London Fashion Week put a spring in our step in the cusp of autumn. There are many reasons to celebrate the good British rebellion springing back in crisp and impeccably skilled creations – fresh new shoots reminiscent of the provocative masters. Think about the British craftsmanship and the innate propensity to rebel. Think John Galliano and Alexander McQueen.

It was the season of extravagant femininity with voluptuous shapes of protruding hips and busts. It almost felt as if the world had been deprived of feminine curves and designers were hungry to bring them back to the catwalks. The results showed in sensational form; combined with bold craftsmanship and the return of couture elements to the catwalks, London Fashion Week felt extra special, one of those moments in fashion where only the clothes matter.


Fashion Scout triumphed at LFW, showcasing the exceptionally engaging collections from emerging talent pouring in every single performance.    Apujan presented a comprehensive multi-layered collection, rich in textures and intricate details in cut-outs, origami and ruffles. With a feast laid for guests, 19.04 let all of us eat cake with plenty of femininity in pastels and candy tones. John Herrera’s Armada amplified mystery, bringing drama and couture elements to the catwalk; whereas EDDA showed us that life could be a big fun trip in bold prints and shapes executed in cartoon prints.

We were taken to New York and Sex and the City with Han Wen. The brand nailed sophisticated ghetto glamour with luscious and distressed fabrics, cut-outs and texture juxtapositions. Meanwhile, with a dramatic catwalk show, full of bold colours and sophisticated sensuality, Malan Breton defied the laws of leather by carving ruffles and curves in the material – unimaginable shapes, until executed.

Opulence, tasteful shine in copper and distressed metallics transformed Rocky Star’s models in goddesses covered in embellishment. All we could utter was: “I want to be that woman!” And just when we were floating in heaven, Mother Earth called in the shape of designer Boo Pala: her multicultural collection showcased artisanal weaving and colours in an autobiographical offering inspired by her Turkish roots.
For Olga Roh at Rohmir however, Italy offers the perfect elements of femininity. The awe-inspiring catwalk show had soprano Alessandra Massimo performing a contemporary repertoire as women and girls showcased the modern, elegant and romantic collection.

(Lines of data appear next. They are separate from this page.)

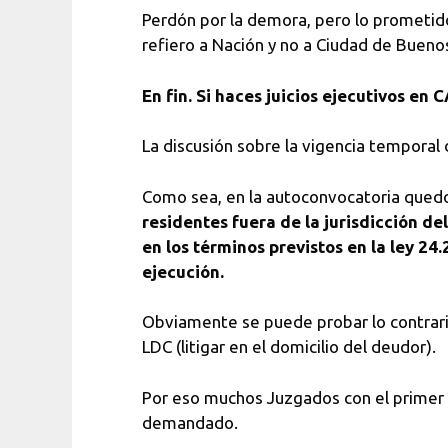
Perdón por la demora, pero lo prometid
refiero a Nación y no a Ciudad de Buen
En fin. Si haces juicios ejecutivos en 
La discusión sobre la vigencia temporal 
Como sea, en la autoconvocatoria qued
residentes fuera de la jurisdicción de
en los términos previstos en la ley 2
ejecución.
Obviamente se puede probar lo contrario,
LDC (litigar en el domicilio del deudor).
Por eso muchos Juzgados con el primer 
demandado.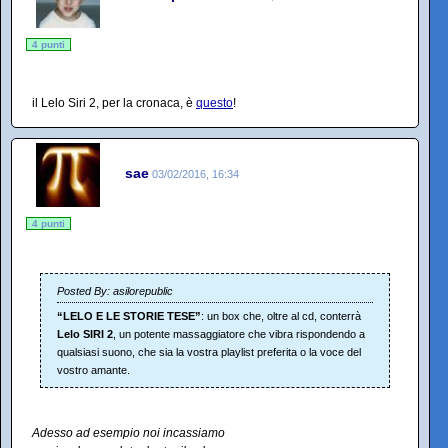
4 punti
il Lelo Siri 2, per la cronaca, è
questo
!
sae
03/02/2016, 16:34
4 punti
Posted By: asilorepublic
“LELO E LE STORIE TESE”
: un box che, oltre al cd, conterrà
Lelo SIRI 2
, un potente massaggiatore che vibra rispondendo a
qualsiasi suono, che sia la vostra playlist preferita o la voce del
vostro amante.
Adesso ad esempio noi incassiamo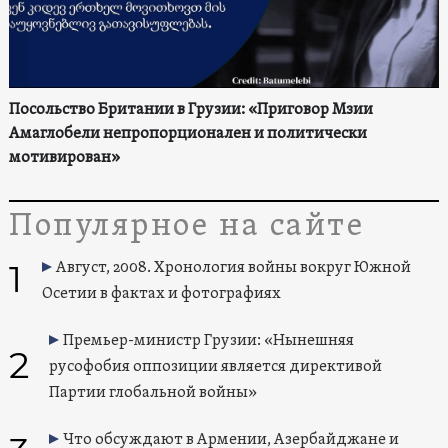
Посольство Британии в Грузии: «Приговор Мзии
Амаглобели непропорционален и политически
мотивирован»
Популярное на сайте
1
Август, 2008. Хронология войны вокруг Южной
Осетии в фактах и фотографиях
Премьер-министр Грузии: «Нынешняя
2
русофобия оппозиции является директивой
Партии глобальной войны»
Что обсуждают в Армении, Азербайджане и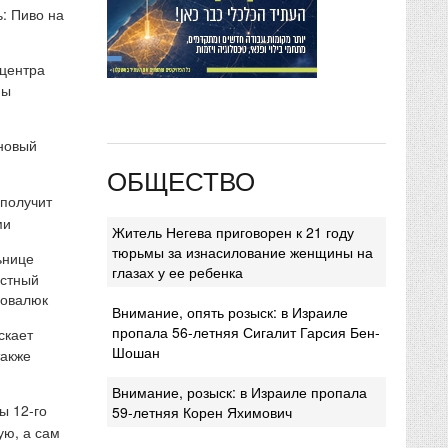
: Пиво на
 центра
мы
 новый
ОБЩЕСТВО
 получит
ми
Житель Негева приговорен к 21 году
тюрьмы за изнасилование женщины на
ьнице
глазах у ее ребенка
естный
Ковалюк
Внимание, опять розыск: в Израиле
пропала 56-летняя Сигалит Гарсия Бен-
скает
Шошан
также
Внимание, розыск: в Израиле пропала
ы 12-го
59-летняя Корен Яхимович
ую, а сам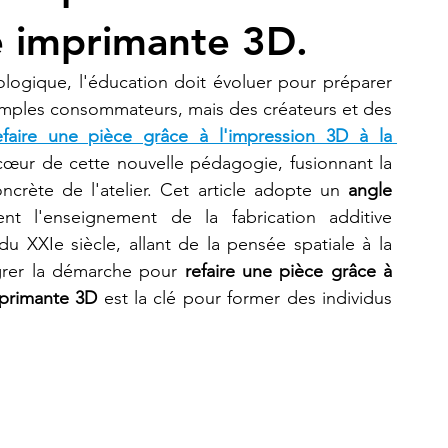
 imprimante 3D.
Refaire une pièce
imprimante 3D K2 Plus Combo
ogique, l'éducation doit évoluer pour préparer 
simples consommateurs, mais des créateurs et des 
efaire une pièce grâce à l'impression 3D à la 
cœur de cette nouvelle pédagogie, fusionnant la 
ncrète de l'atelier. Cet article adopte un 
angle 
nt l'enseignement de la fabrication additive 
 XXIe siècle, allant de la pensée spatiale à la 
grer la démarche pour 
refaire une pièce grâce à 
mprimante 3D
 est la clé pour former des individus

Back at the British Fashion Council Show Space at The Store Studios, we were delighted to see Edeline Lee – the brand’s shows are much anticipated for the artistry and multimedia elements. This time, there was a multi-layered presentation with live music; alongside the brand’s signature art installations. Edeline’s feminine and dreamy collection featured modesty wear alongside sensual creations demonstrating the fashion house’s ability to reach diverse women.

Speaking of diversity, one of the highlights of the SS18 has to be Markus Lupfer’s presentation where we landed on a bubble of fun. We all love living in a bubble and the brand’s uplifting prints brought to life a world of fantasy in colour of constant tropical summers. 

Among the established houses, Temperley London was one of the shows where the fashion glitterati assembled – we spotted a very relaxed Hillary Alexander casually queuing and exchanging fashion tips with Amber Le Bon. We might have overheard a bit… Hillary is one reassuring strong presence, also spotted at Fashion Scout, championing the newcomers as well as recognised talents.

Inside the Lindley Hall, the relaxed mood continued as Temperley London showcased an uplifting and feminine collection in flowy silks and clashing prints – which merged into a rather beautiful harmony.

Indeed, London Fashion Week uplifted us all. It was the glory of artistry demonstrated in a wealth of details: billowing shapes, ruffles and other delicate shapes executed in a range of materials; including a noticeable increase in the use of luxurious fabrics. But the rebellion was always there – luscious and intricate, opulent designs beautifully distressed and deconstructed, made our minds dream.

The desire to create and deconstruct, the rebellion that is so much in the British creative vain. It was a breath of fresh air. It felt like London again.